Depuis près de trois ans, la frontière entre le Niger et le Bénin reste hermétiquement close. Cette situation, consécutive au coup d’État de juillet 2023, illustre les tensions persistantes entre Niamey et Cotonou, malgré les efforts de dialogue engagés pour une normalisation.
Un blocage persistant malgré les avancées diplomatiques
Les deux pays ont pourtant multiplié les initiatives pour rétablir une relation apaisée. Des discussions techniques ont été lancées, couvrant les volets sécuritaire, économique et juridique. Pourtant, les autorités nigériennes maintiennent leur exigence : la réouverture de la frontière nécessite des garanties absolues, notamment en matière de sécurité.
Le général Abdourahamane Tiani, chef de l’État nigérien, a clairement indiqué que Niamey exigeait l’absence de forces hostiles à proximité de la frontière béninoise. Une position qui s’inscrit dans une logique défensive, où le Niger refuse que son territoire soit exposé à des menaces extérieures.
Le Bénin et la France démentent toute menace
Cotonou rejette catégoriquement les accusations selon lesquelles le Bénin servirait de plateforme à des opérations militaires françaises. Le ministre béninois des Affaires étrangères, Olushegun Adjadi Bakari, a réaffirmé en janvier 2025 l’absence de toute base militaire étrangère sur le sol béninois.
Paris a également nié l’existence d’une base militaire française dans le nord du Bénin. En mars 2026, le général Fabien Mandon, chef d’état-major des armées françaises, a confirmé l’absence de déploiement permanent, tout en reconnaissant une coopération sécuritaire ponctuelle avec les forces béninoises.
Il est important de distinguer : si la France apporte un appui logistique et des formations aux militaires béninois, notamment dans la lutte contre les groupes armés dans le nord du pays, aucune base permanente n’est installée à la frontière nigérienne.
Le Tchad, un voisin qui brouille les cartes
Alors que Niamey exige des garanties au Bénin, un autre voisin du Niger, le Tchad, s’engage dans une voie différente. Après avoir rompu sa coopération militaire avec la France en 2024, N’Djamena a récemment renoué avec Paris, dans un cadre discret et réduit.

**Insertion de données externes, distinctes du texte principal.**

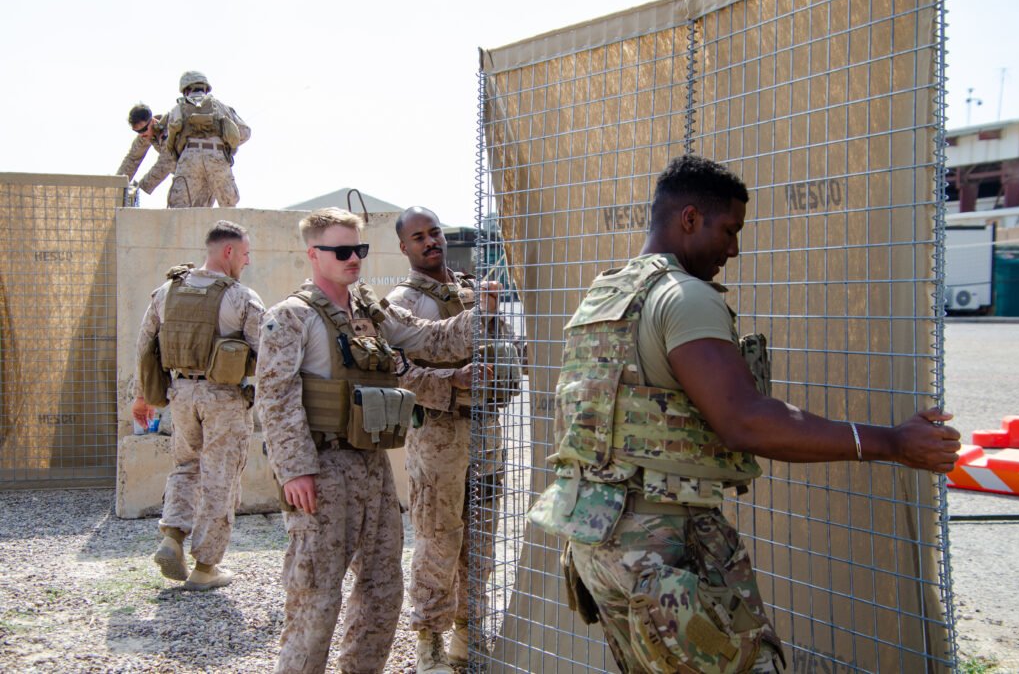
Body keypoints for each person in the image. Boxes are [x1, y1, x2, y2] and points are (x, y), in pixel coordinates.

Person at [528, 154, 962, 673]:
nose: (733, 249)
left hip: (598, 543)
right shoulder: (683, 297)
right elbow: (745, 420)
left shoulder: (604, 296)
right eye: (729, 230)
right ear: (690, 219)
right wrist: (891, 443)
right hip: (660, 550)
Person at [255, 207, 502, 674]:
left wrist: (481, 312)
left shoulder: (370, 309)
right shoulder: (289, 317)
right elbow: (274, 397)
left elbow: (429, 339)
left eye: (360, 249)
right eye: (342, 250)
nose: (354, 259)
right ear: (313, 254)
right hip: (321, 470)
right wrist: (295, 470)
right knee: (316, 597)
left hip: (371, 465)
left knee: (382, 590)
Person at [386, 207, 509, 673]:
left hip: (486, 433)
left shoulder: (472, 290)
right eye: (418, 237)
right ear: (404, 247)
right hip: (438, 435)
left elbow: (505, 347)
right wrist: (452, 380)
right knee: (438, 541)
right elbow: (394, 372)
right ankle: (429, 640)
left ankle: (468, 632)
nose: (430, 241)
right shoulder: (402, 303)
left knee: (481, 539)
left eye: (434, 232)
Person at [131, 220, 264, 591]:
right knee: (220, 478)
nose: (247, 260)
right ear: (228, 252)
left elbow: (145, 347)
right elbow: (267, 354)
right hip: (224, 398)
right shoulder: (241, 297)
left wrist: (141, 397)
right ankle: (205, 567)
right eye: (245, 253)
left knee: (185, 466)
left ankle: (172, 536)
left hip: (181, 394)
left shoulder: (166, 291)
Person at [164, 71, 250, 208]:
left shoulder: (178, 108)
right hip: (217, 155)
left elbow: (170, 138)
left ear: (185, 90)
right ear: (205, 87)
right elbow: (245, 133)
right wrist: (226, 144)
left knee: (178, 205)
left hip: (189, 157)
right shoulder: (221, 106)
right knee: (228, 205)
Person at [116, 103, 180, 202]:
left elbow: (167, 162)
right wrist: (116, 186)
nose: (142, 134)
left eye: (144, 129)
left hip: (200, 169)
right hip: (184, 173)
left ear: (153, 121)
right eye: (138, 131)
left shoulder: (169, 130)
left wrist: (139, 189)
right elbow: (132, 159)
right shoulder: (146, 135)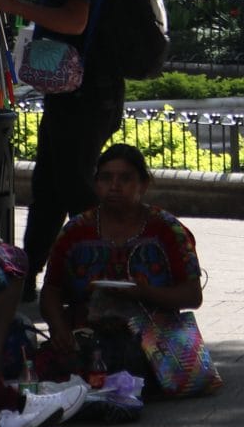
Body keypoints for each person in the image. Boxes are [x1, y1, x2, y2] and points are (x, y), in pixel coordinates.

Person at [0, 0, 122, 295]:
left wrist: (16, 5)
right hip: (80, 92)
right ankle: (27, 281)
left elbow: (74, 19)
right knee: (48, 187)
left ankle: (118, 266)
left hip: (84, 94)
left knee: (72, 187)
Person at [40, 144, 220, 399]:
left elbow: (192, 296)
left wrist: (146, 293)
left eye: (125, 178)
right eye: (106, 178)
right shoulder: (75, 231)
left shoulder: (168, 230)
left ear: (143, 184)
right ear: (95, 183)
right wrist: (59, 330)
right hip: (87, 333)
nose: (114, 186)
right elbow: (52, 290)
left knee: (129, 360)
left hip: (151, 338)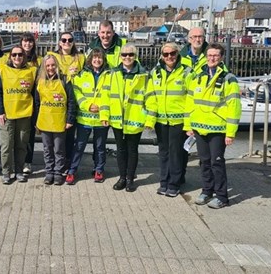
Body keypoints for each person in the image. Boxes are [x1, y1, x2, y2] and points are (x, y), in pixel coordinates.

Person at [185, 43, 241, 209]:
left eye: (216, 55)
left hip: (217, 129)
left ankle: (222, 196)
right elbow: (190, 101)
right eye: (209, 55)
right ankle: (207, 191)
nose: (212, 58)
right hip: (199, 127)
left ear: (221, 57)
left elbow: (234, 107)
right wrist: (188, 125)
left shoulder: (228, 79)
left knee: (217, 162)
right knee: (204, 162)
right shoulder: (198, 76)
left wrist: (230, 133)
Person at [145, 42, 192, 197]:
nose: (169, 57)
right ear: (161, 56)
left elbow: (191, 99)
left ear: (177, 54)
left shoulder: (186, 72)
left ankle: (174, 184)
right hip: (161, 121)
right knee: (163, 153)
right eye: (166, 54)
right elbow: (151, 97)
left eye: (172, 53)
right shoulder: (155, 72)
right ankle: (164, 182)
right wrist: (150, 120)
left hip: (179, 122)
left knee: (176, 153)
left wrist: (188, 123)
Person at [100, 43, 148, 192]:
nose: (127, 57)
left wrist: (148, 119)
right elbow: (105, 96)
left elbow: (150, 99)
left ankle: (130, 178)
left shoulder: (144, 75)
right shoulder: (113, 74)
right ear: (120, 57)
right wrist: (104, 114)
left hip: (135, 119)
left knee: (132, 149)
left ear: (135, 56)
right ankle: (122, 177)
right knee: (120, 150)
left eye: (131, 55)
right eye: (124, 55)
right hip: (117, 119)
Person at [66, 48, 111, 185]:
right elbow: (77, 93)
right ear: (90, 59)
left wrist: (101, 109)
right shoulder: (81, 75)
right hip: (84, 118)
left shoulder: (110, 75)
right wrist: (87, 105)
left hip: (101, 118)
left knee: (100, 147)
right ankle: (72, 170)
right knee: (79, 146)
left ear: (103, 60)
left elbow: (110, 95)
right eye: (94, 57)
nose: (97, 60)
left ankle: (99, 170)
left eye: (100, 58)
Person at [0, 45, 37, 184]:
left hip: (24, 114)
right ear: (10, 57)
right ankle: (6, 172)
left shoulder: (32, 71)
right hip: (7, 115)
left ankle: (19, 171)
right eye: (14, 55)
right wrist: (0, 111)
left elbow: (35, 94)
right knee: (6, 145)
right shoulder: (3, 70)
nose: (17, 57)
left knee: (21, 145)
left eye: (20, 55)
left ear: (24, 56)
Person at [33, 55, 76, 185]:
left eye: (53, 65)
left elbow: (71, 102)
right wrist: (36, 121)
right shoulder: (40, 81)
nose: (50, 68)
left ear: (57, 66)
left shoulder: (64, 80)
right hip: (44, 120)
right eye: (48, 66)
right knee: (47, 149)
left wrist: (70, 119)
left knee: (59, 149)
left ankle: (58, 172)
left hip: (59, 121)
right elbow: (37, 103)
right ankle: (49, 172)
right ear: (44, 67)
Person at [48, 31, 86, 172]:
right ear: (59, 42)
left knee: (70, 135)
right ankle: (54, 164)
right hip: (56, 101)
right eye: (64, 40)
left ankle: (68, 164)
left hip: (75, 100)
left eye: (70, 40)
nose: (67, 43)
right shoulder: (53, 56)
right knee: (55, 136)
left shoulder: (80, 57)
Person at [17, 32, 42, 175]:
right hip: (19, 99)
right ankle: (16, 161)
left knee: (30, 134)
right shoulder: (16, 57)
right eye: (25, 42)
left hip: (34, 98)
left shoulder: (38, 60)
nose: (28, 44)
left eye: (30, 42)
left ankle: (28, 161)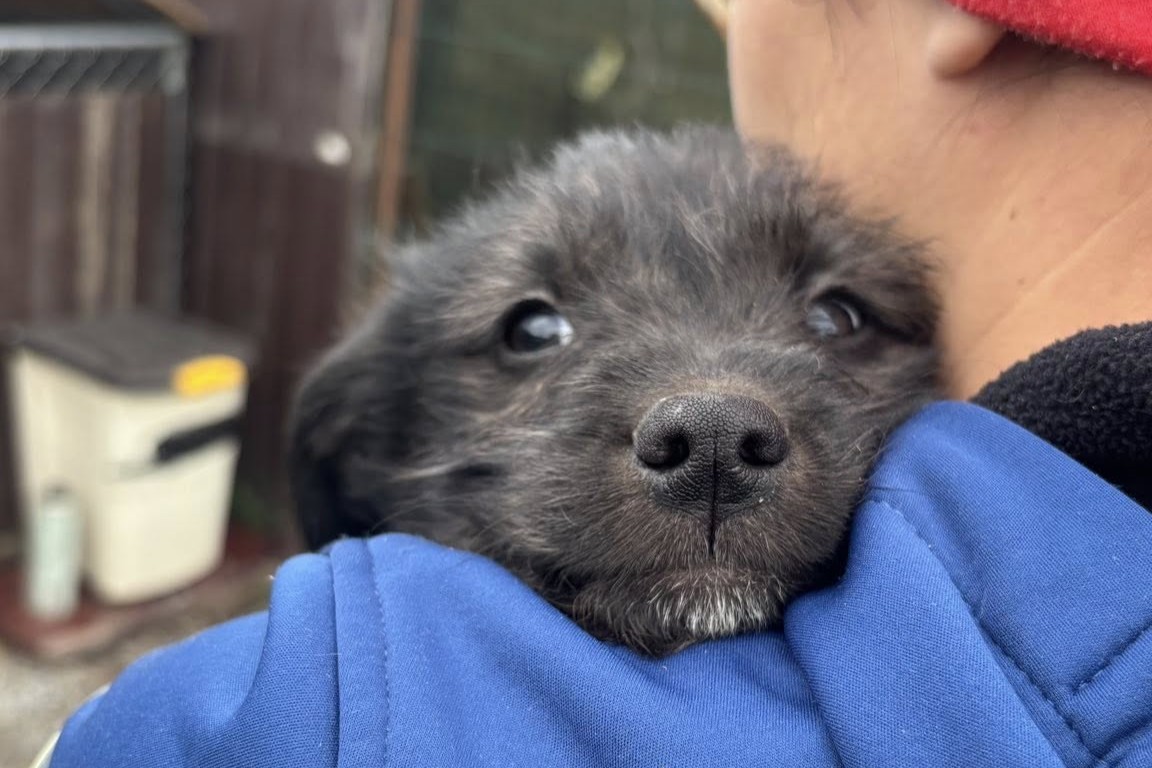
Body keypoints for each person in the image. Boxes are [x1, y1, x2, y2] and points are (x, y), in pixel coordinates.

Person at [37, 2, 1152, 766]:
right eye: (534, 332)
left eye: (835, 317)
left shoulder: (299, 716)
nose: (711, 418)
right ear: (364, 448)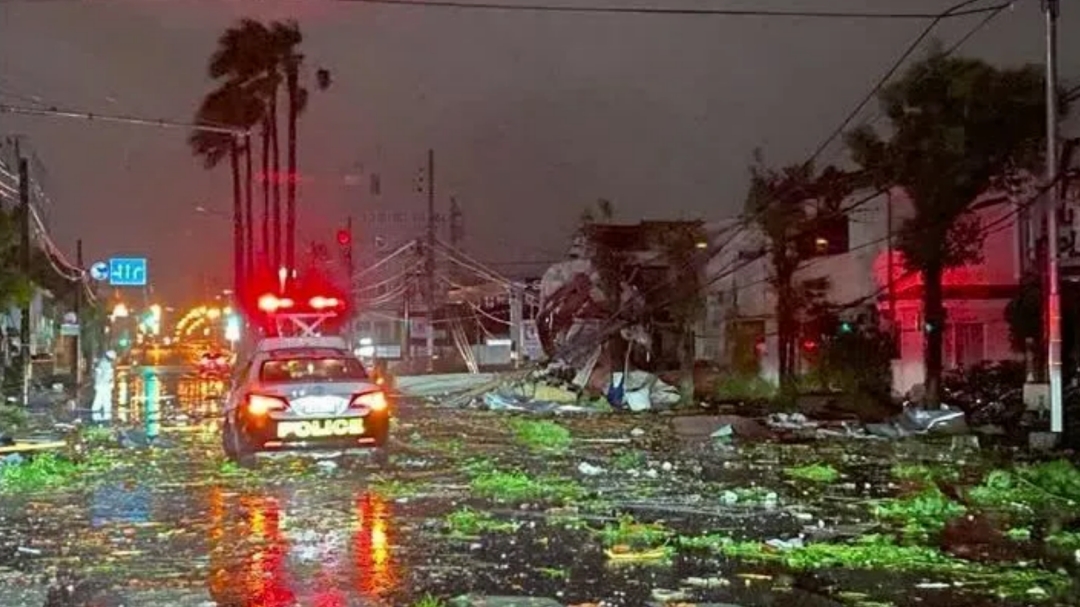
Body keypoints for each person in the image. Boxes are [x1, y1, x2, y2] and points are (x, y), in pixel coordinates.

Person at [91, 350, 117, 424]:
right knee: (103, 401)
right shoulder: (105, 364)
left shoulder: (102, 363)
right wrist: (110, 383)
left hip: (102, 385)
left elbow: (98, 375)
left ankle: (99, 417)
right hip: (103, 386)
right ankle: (103, 417)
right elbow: (105, 376)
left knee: (101, 401)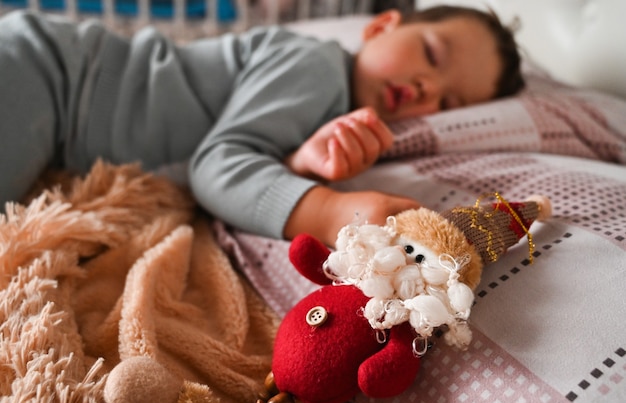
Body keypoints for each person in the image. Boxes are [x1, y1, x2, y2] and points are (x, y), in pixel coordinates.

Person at [0, 5, 524, 247]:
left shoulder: (335, 108)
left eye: (448, 100)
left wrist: (296, 163)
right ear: (382, 24)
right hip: (52, 76)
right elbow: (218, 163)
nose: (425, 86)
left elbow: (245, 141)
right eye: (430, 54)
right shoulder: (318, 65)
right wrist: (328, 210)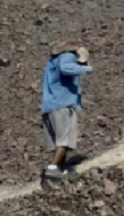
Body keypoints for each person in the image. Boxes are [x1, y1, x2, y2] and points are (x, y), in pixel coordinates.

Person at [40, 43, 93, 179]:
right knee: (65, 141)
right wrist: (87, 68)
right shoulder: (67, 57)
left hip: (49, 106)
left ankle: (61, 169)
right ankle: (52, 168)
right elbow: (66, 68)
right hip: (62, 105)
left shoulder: (52, 61)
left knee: (61, 143)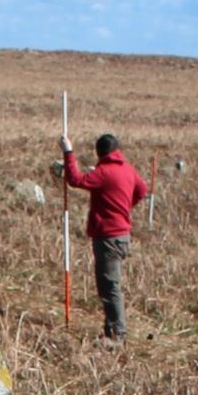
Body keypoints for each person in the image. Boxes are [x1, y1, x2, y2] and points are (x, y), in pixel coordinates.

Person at [59, 131, 150, 342]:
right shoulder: (126, 170)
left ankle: (118, 335)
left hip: (108, 237)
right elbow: (142, 189)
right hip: (123, 235)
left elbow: (74, 179)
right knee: (110, 285)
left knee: (109, 287)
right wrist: (125, 207)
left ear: (99, 153)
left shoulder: (104, 173)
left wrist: (68, 152)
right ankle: (111, 330)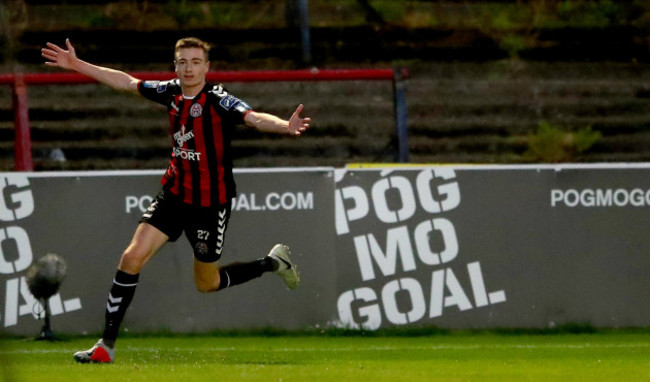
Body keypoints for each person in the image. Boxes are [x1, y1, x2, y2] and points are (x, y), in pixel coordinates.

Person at [41, 37, 310, 364]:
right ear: (176, 65)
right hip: (174, 194)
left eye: (195, 62)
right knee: (131, 258)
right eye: (182, 62)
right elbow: (126, 82)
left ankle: (272, 263)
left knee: (207, 283)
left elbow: (253, 118)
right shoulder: (170, 91)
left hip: (210, 204)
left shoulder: (218, 100)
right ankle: (105, 346)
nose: (188, 68)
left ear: (206, 67)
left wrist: (286, 126)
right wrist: (76, 64)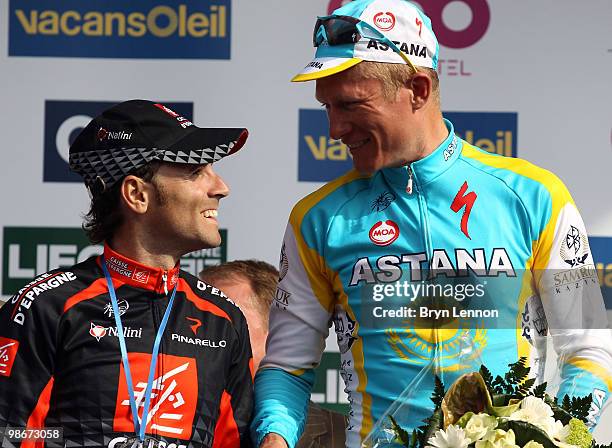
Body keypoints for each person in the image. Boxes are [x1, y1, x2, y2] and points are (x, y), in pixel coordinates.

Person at [251, 1, 612, 447]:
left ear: (418, 89)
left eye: (350, 105)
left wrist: (559, 438)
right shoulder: (318, 219)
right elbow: (287, 366)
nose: (334, 128)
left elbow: (590, 349)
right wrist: (273, 437)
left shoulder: (534, 196)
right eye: (326, 107)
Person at [0, 100, 253, 448]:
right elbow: (10, 433)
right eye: (196, 172)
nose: (221, 187)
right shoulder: (48, 306)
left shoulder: (223, 319)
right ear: (136, 194)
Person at [199, 260, 347, 448]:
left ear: (276, 340)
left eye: (223, 325)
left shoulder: (347, 437)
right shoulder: (170, 429)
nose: (201, 339)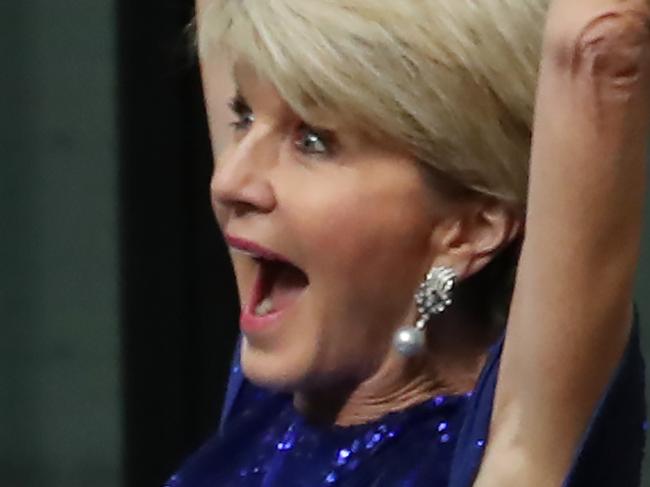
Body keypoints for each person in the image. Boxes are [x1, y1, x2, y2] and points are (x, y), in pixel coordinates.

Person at [167, 0, 650, 485]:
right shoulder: (283, 379)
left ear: (471, 228)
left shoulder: (514, 449)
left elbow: (602, 42)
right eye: (244, 117)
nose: (228, 180)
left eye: (312, 140)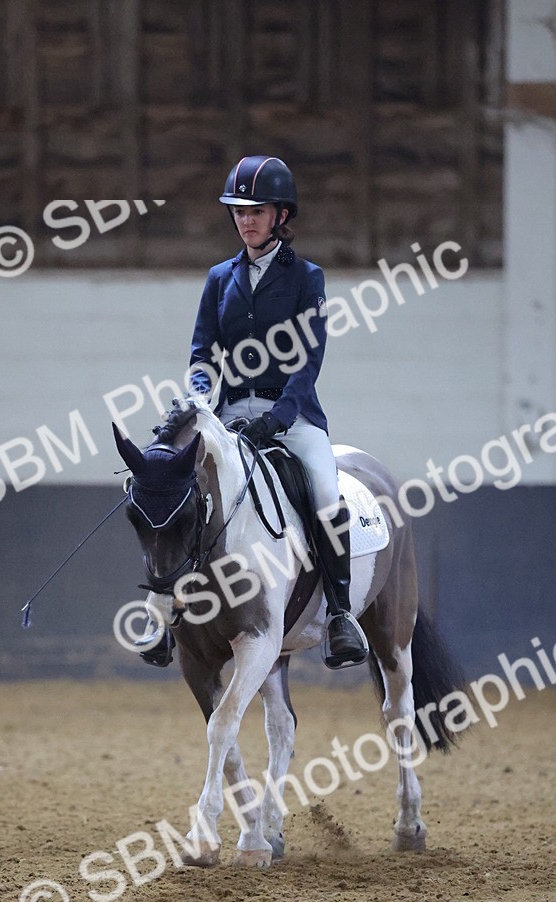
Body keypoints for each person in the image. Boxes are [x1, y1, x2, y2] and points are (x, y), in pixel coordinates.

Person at [185, 154, 368, 669]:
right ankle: (174, 609)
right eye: (239, 211)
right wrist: (200, 395)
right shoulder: (220, 278)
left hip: (292, 416)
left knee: (326, 492)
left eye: (257, 210)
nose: (246, 220)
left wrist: (281, 416)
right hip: (230, 416)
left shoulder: (307, 278)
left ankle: (339, 615)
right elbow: (203, 353)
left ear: (280, 216)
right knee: (181, 486)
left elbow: (309, 360)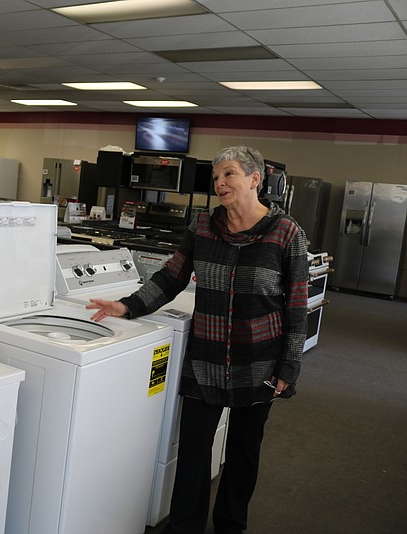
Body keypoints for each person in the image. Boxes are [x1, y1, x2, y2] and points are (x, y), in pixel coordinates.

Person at [87, 146, 308, 534]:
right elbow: (171, 278)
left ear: (255, 179)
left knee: (242, 453)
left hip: (257, 363)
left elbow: (296, 306)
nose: (220, 183)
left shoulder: (286, 233)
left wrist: (289, 365)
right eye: (216, 176)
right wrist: (127, 306)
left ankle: (230, 526)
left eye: (229, 174)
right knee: (192, 453)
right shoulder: (203, 225)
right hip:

Ce rapprochement s’explique par des impératifs sécuritaires : le Tchad fait face à des défis majeurs, notamment la guerre au Soudan, les menaces de Boko Haram dans le bassin du lac Tchad et des besoins accrus en renseignement et surveillance.
Pour Niamey, cette évolution pose une question cruciale : si la présence militaire française est jugée inacceptable au Bénin, pourquoi ne le serait-elle pas au Tchad, pays voisin partageant une longue frontière avec le Niger ?
Souveraineté et cohérence : l’équation nigérienne
Le Niger, aux côtés du Mali et du Burkina Faso, a fait de la souveraineté un pilier de sa politique étrangère, marquant une rupture avec les anciennes puissances partenaires. Pourtant, la question se pose aujourd’hui : comment concilier cette doctrine avec la position adoptée face au Bénin ?
Si Niamey considère que la coopération militaire française chez un voisin constitue une menace, cette logique devrait s’appliquer au Tchad. À l’inverse, si chaque État souverain est libre de choisir ses partenaires, pourquoi cette liberté ne s’étendrait-elle pas au Bénin ?
La géographie ajoute une dimension sensible à ce débat. Le Niger partage des frontières avec le Bénin et le Tchad. Une présence militaire française au Tchad pourrait donc, en théorie, impacter directement la sécurité de Niamey.
Vers une résolution de la crise ?
Malgré les tensions, Niamey et Cotonou semblent avoir pris conscience des conséquences économiques et sécuritaires de cette fermeture prolongée. Les populations frontalières, commerçants et transporteurs en subissent les effets depuis près de trois ans.
Les violences dans la zone frontalière entre le Bénin, le Niger et le Nigeria ont également augmenté, renforçant la nécessité d’une coopération sécuritaire renforcée entre les deux pays.
Pour sortir de l’impasse, les deux capitales devront probablement dépasser les débats sur la présence française et engager un dialogue basé sur des faits vérifiables, des mécanismes transparents et des engagements réciproques.
Le retour de la coopération militaire française au Tchad ajoute une nouvelle dimension à cette crise. Niamey est désormais confronté à un choix : appliquer ses principes de manière équitable à tous ses voisins, ou maintenir une position qui pourrait s’avérer insoutenable.
La réouverture de la frontière entre le Niger et le Bénin dépendra donc de la capacité des deux pays à transcender les contradictions et à construire une relation basée sur la confiance mutuelle.